If you're in the market for a bank stock, then you should consider U.S. Bancorp (USB 0.64%), a $422 billion bank based in Minneapolis, Minnesota. As you can see in the three charts below, while it's the most expensive big bank stock right now, it's also the most profitable and has generated industry-leading shareholder returns since its formative merger in Oct. 2000.
The most popular way to gauge a bank's profitability is to compare its annual net income to its shareholders equity. At the very least, banks seek to produce a return on equity of 10% -- though, within reason, a higher ROE is better than a lower one so long as it's not the result of excessive risk-taking.

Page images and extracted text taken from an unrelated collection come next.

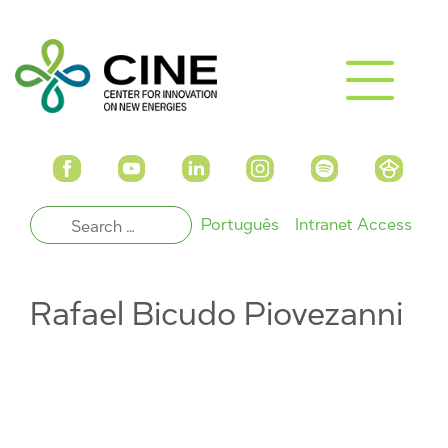
Português
Intranet Access
Rafael Bicudo Piovezanni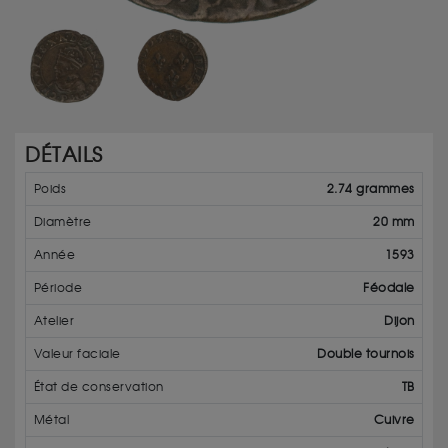
DÉTAILS
Poids
2.74 grammes
Diamètre
20 mm
Année
1593
Période
Féodale
Atelier
Dijon
Valeur faciale
Double tournois
État de conservation
TB
Métal
Cuivre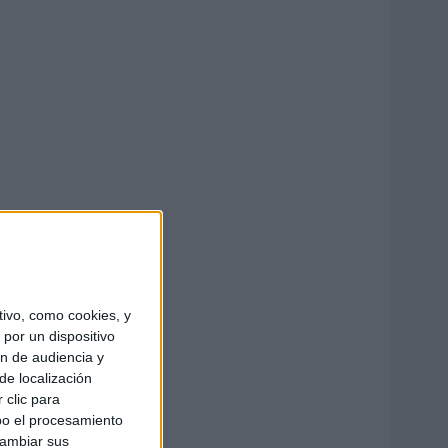
ivo, como cookies, y
por un dispositivo
ón de audiencia y
de localización
 clic para
bo el procesamiento
cambiar sus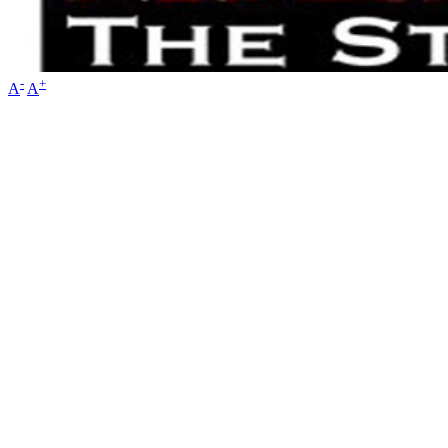
-
+
A
A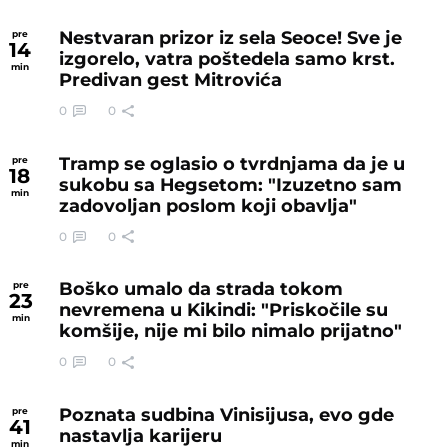
Nestvaran prizor iz sela Seoce! Sve je
pre
14
izgorelo, vatra poštedela samo krst.
min
Predivan gest Mitrovića
0
0
Tramp se oglasio o tvrdnjama da je u
pre
18
sukobu sa Hegsetom: "Izuzetno sam
min
zadovoljan poslom koji obavlja"
0
0
Boško umalo da strada tokom
pre
23
nevremena u Kikindi: "Priskočile su
min
komšije, nije mi bilo nimalo prijatno"
0
0
Poznata sudbina Vinisijusa, evo gde
pre
41
nastavlja karijeru
min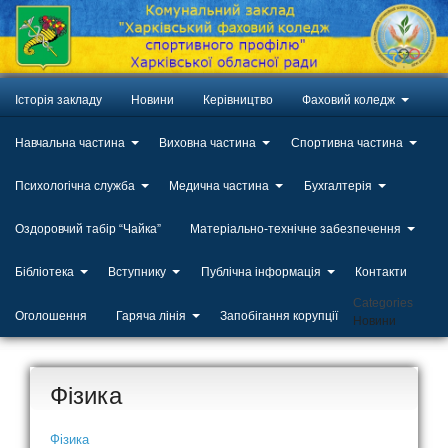
Історія закладу
Новини
Керівництво
Фаховий коледж
Навчальна частина
Виховна частина
Спортивна частина
Психологічна служба
Медична частина
Бухгалтерія
Оздоровчий табір “Чайка”
Матеріально-технічне забезпечення
Бібліотека
Вступнику
Публічна інформація
Контакти
Categories
Оголошення
Гаряча лінія
Запобігання корупції
Новини
Фізика
Фізика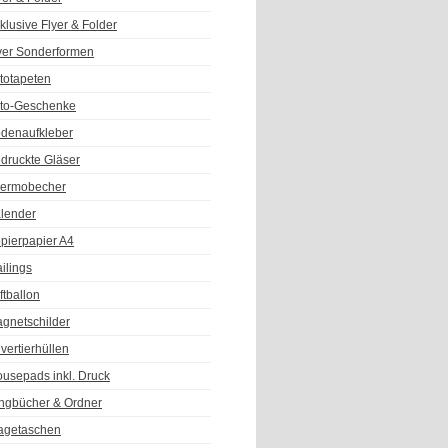
klusive Flyer & Folder
yer Sonderformen
totapeten
to-Geschenke
denaufkleber
druckte Gläser
ermobecher
lender
pierpapier A4
ilings
ftballon
gnetschilder
vertierhüllen
usepads inkl. Druck
ngbücher & Ordner
agetaschen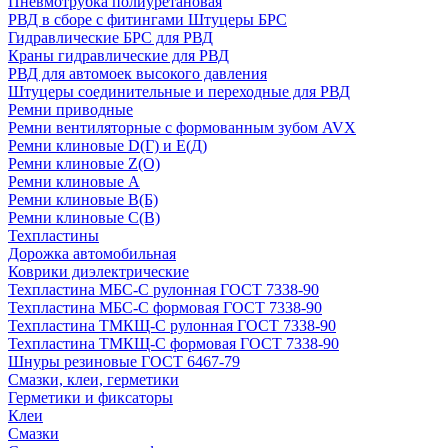
Пневмотрубка полиуретановая
РВД в сборе с фитингами Штуцеры БРС
Гидравлические БРС для РВД
Краны гидравлические для РВД
РВД для автомоек высокого давления
Штуцеры соединительные и переходные для РВД
Ремни приводные
Ремни вентиляторные с формованным зубом AVX
Ремни клиновые D(Г) и Е(Д)
Ремни клиновые Z(О)
Ремни клиновые А
Ремни клиновые В(Б)
Ремни клиновые С(В)
Техпластины
Дорожка автомобильная
Коврики диэлектрические
Техпластина МБС-С рулонная ГОСТ 7338-90
Техпластина МБС-С формовая ГОСТ 7338-90
Техпластина ТМКЩ-С рулонная ГОСТ 7338-90
Техпластина ТМКЩ-С формовая ГОСТ 7338-90
Шнуры резиновые ГОСТ 6467-79
Смазки, клеи, герметики
Герметики и фиксаторы
Клеи
Смазки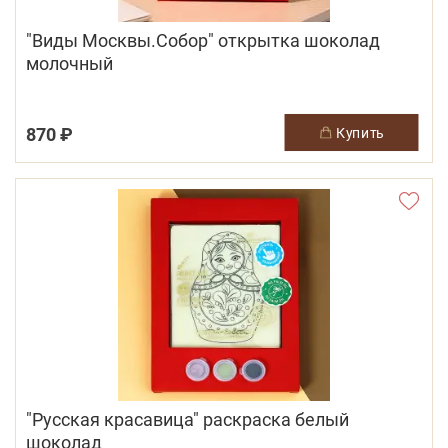
"Виды Москвы.Собор" открытка шоколад
молочный
870 ₽
купить
"Русская красавица" раскраска белый
шоколад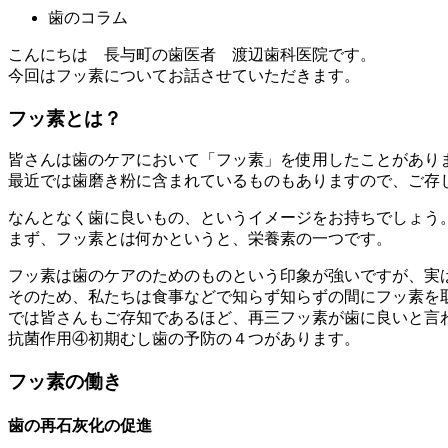
歯のコラム
こんにちは 長与町の歯医者 渡辺歯科医院です。
今回はフッ素についてお話させていただきます。
フッ素とは？
皆さんは歯のケアにおいて「フッ素」を使用したことがあり
最近では歯磨き粉に含まれているものもありますので、ご存
なんとなく歯に良いもの、というイメージをお持ちでしょう
まず、フッ素とは何かというと、栄養素の一つです。
フッ素は歯のケアのためのものという印象が強いですが、実
そのため、私たちは食事などで知らず知らずの間にフッ素を
では皆さんもご存知であるほど、再三フッ素が歯に良いと言
抗菌作用④初期むし歯の予防の４つがあります。
フッ素の働き
歯の再石灰化の促進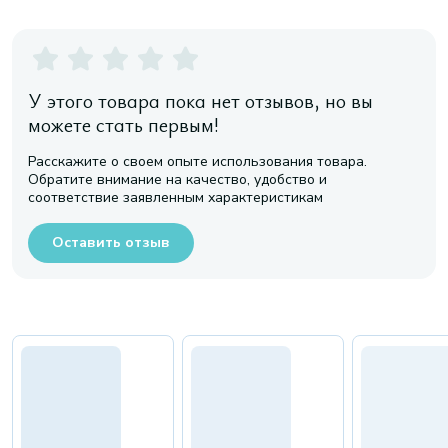
У этого товара пока нет отзывов, но вы
можете стать первым!
Расскажите о своем опыте использования товара.
Обратите внимание на качество, удобство и
соответствие заявленным характеристикам
Оставить отзыв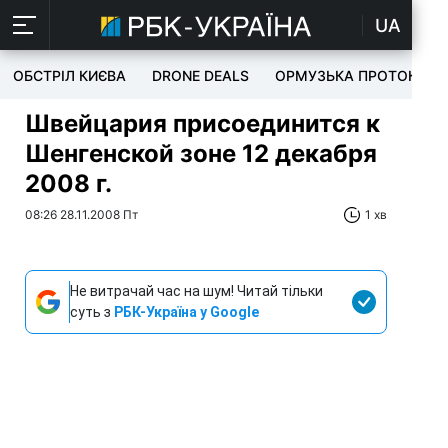
UA
ОБСТРІЛ КИЄВА
DRONE DEALS
ОРМУЗЬКА ПРОТОКА
Швейцария присоединится к
Шенгенской зоне 12 декабря
2008 г.
08:26 28.11.2008 Пт
1 хв
Не витрачай час на шум! Читай тільки
суть з
РБК-Україна у Google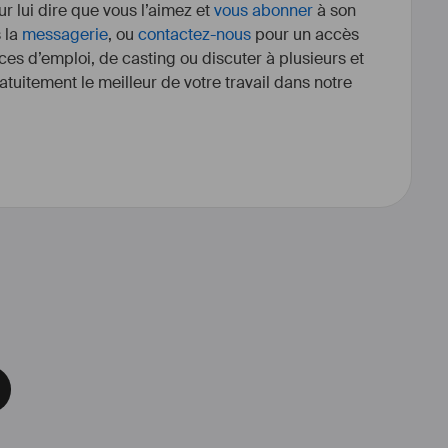
r lui dire que vous l’aimez et
vous abonner
à son
s la
messagerie
, ou
contactez-nous
pour un accès
ces d’emploi, de casting ou discuter à plusieurs et
tuitement le meilleur de votre travail dans notre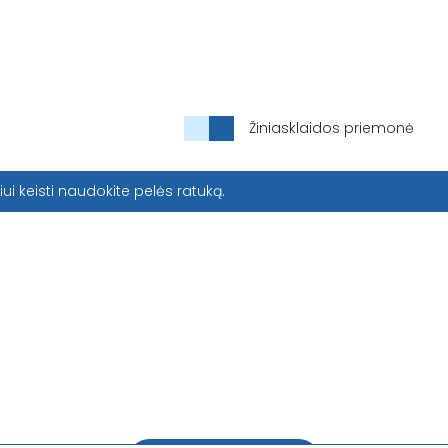
Žiniasklaidos priemonė
iui keisti naudokite pelės ratuką.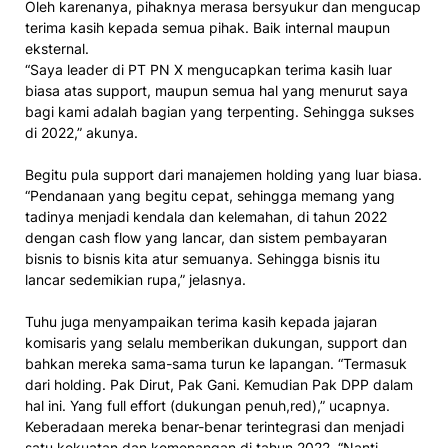
Oleh karenanya, pihaknya merasa bersyukur dan mengucap
terima kasih kepada semua pihak. Baik internal maupun
eksternal.
“Saya leader di PT PN X mengucapkan terima kasih luar
biasa atas support, maupun semua hal yang menurut saya
bagi kami adalah bagian yang terpenting. Sehingga sukses
di 2022,” akunya.
Begitu pula support dari manajemen holding yang luar biasa.
“Pendanaan yang begitu cepat, sehingga memang yang
tadinya menjadi kendala dan kelemahan, di tahun 2022
dengan cash flow yang lancar, dan sistem pembayaran
bisnis to bisnis kita atur semuanya. Sehingga bisnis itu
lancar sedemikian rupa,” jelasnya.
Tuhu juga menyampaikan terima kasih kepada jajaran
komisaris yang selalu memberikan dukungan, support dan
bahkan mereka sama-sama turun ke lapangan. “Termasuk
dari holding. Pak Dirut, Pak Gani. Kemudian Pak DPP dalam
hal ini. Yang full effort (dukungan penuh,red),” ucapnya.
Keberadaan mereka benar-benar terintegrasi dan menjadi
satu kekuatan dan kemenangan di tahun 2022. “Nanti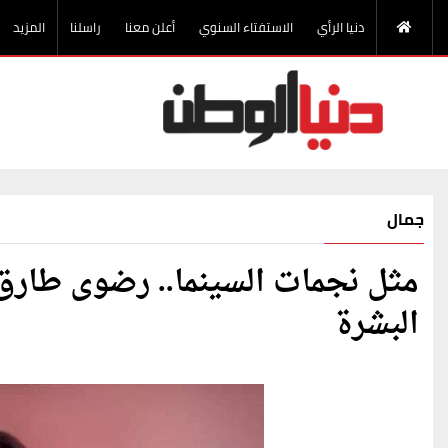
دنيا الرأي
الاستفتاء السنوي
أعلن معنا
راسلنا
المزيد
جمال
مثل نجمات السينما.. رضوى طار
البشرة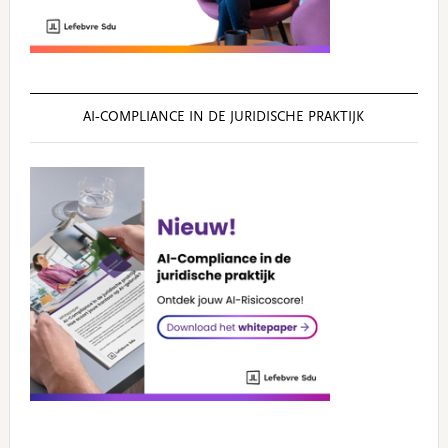
AI‑COMPLIANCE IN DE JURIDISCHE PRAKTIJK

Based on this measure, U.S. Bancorp has few rivals. It delivered record net income and earnings per share last year and both its return on average assets and its return on equity led the industry, as Chairman and CEO Richard Davis pointed out in his 2015 shareholder letter.
While it's true that higher compliance costs and persistently low interest rates have weighed on U.S. Bancorp's profitability over the past few years, causing its return on average common equity to drop from 16.2% in 2012 down to 14% last year, the downward trend should change direction when the economy once again picks up steam.
One consequence of U.S. Bancorp's industry-leading profitability is the fact that its shares trade for a higher valuation than most of its peers. A popular metric to assess bank stock valuations is the price-to-tangible book value ratio. This compares a bank's stock price to its tangible book value per share.
As a general rule, well-run banks such as U.S. Bancorp trade for a premium to their tangible book values. Less profitable banks, on the other hand, often trade for a discount to tangible book value. Given this, as you can see in the chart below, it makes sense that U.S. Bancorp's shares trade for a much higher valuation than any of its peers, outdistancing even Wells Fargo.
The fact that U.S. Bancorp's shares trade for a healthy premium to tangible book value hasn't stopped them from outperforming every other big bank stock since the turn of the century. This timing is notable because 2000 was when U.S. Bancorp assumed its present form, following Firstar's acquisition of U.S. Bancorp in October of that year.
As the chart above illustrates, after factoring in dividends and stock buybacks, shares of U.S. Bancorp have returned a total of 256% over the past 16 years. Its closest rival is Wells Fargo, which produced a total shareholder return of 217% over the same stretch.